Still nothing? FINE. In my opinion, I think some people could argue that there might possibly be benefits, perhaps, to universal healthcare, but other people, however, could argue that the opposite is also maybe true. Conceivably.

For example, I recently completed a grueling medical mission in a small Mexican village called Puerto Vallarta. In a stroke of pure irony, on the last day of my trip, I was the one who fell ill, which I suspected was from dehydration due to excessive alcohol consumption in the combination hot tub/sauna the night before. As I lay in my poolside cabana, rehydrating myself with watered-down house margaritas, I wondered why the other people patronizing this five-star resort were not similarly cabana-ridden. Weren’t they, too, participants in the tequila-tasting contest and symposium held in the same combination hot tub/sauna the night before? Then it occurred to me: Mexico has universal healthcare. What a privilege it was to see such a healthy and robust people and experience firsthand how other cultures confront illness.

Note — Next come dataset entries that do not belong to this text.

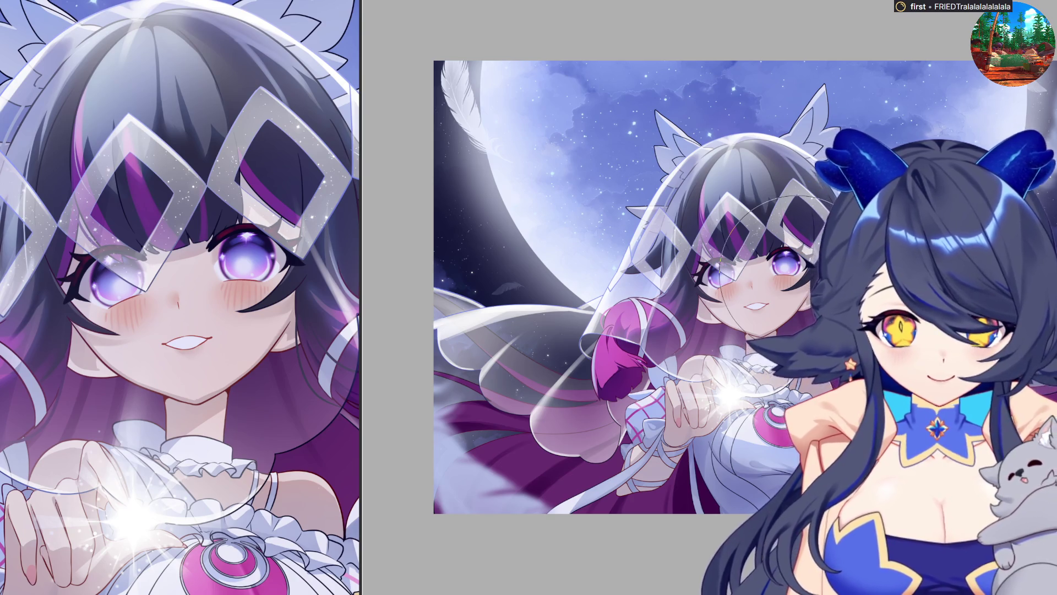
scroll(798, 357, "down", 2)
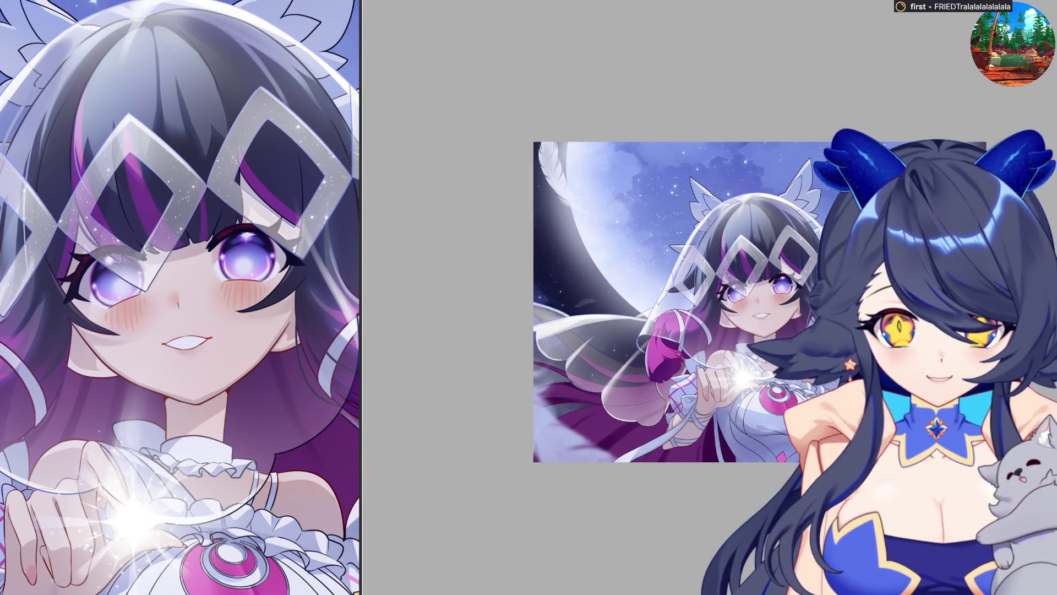
scroll(836, 233, "up", 1)
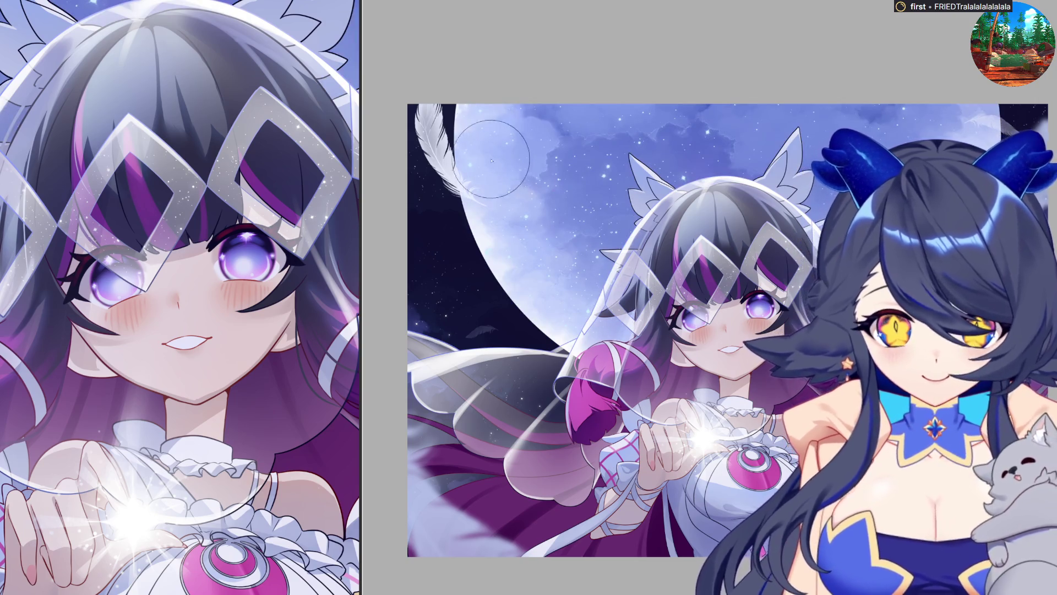
mouse_move(491, 160)
left_mouse_down()
mouse_move(460, 118)
mouse_move(460, 77)
mouse_move(495, 264)
mouse_move(608, 359)
left_mouse_up()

You seem to be glancing at your watch more and more frequently, which indicates to me that this interview is going poorly. But I can’t be too sure: Did you like my answer? You’d be doing me a real solid here if you could give me like, a head nod or nostril flare or something so I could tell whether to completely backtrack or not. I’ll even take a furrowed brow. A sharp exhale? Dilated left pupil?

You are inscrutable. How is anyone supposed to succeed in medicine if they can’t practice completely disavowing any concept of independent thought in exchange for a chance at career advancement?

Actually, if you think about it, wasn’t that, in some ways — if you really think about it — a valid answer to your question?

No? Fair enough.

Now that I have given an entire three minutes of lip service to your question, tiptoeing around giving a concrete answer because you refused to reveal your personal beliefs, how would you like to hear about how much I like science and want to help people?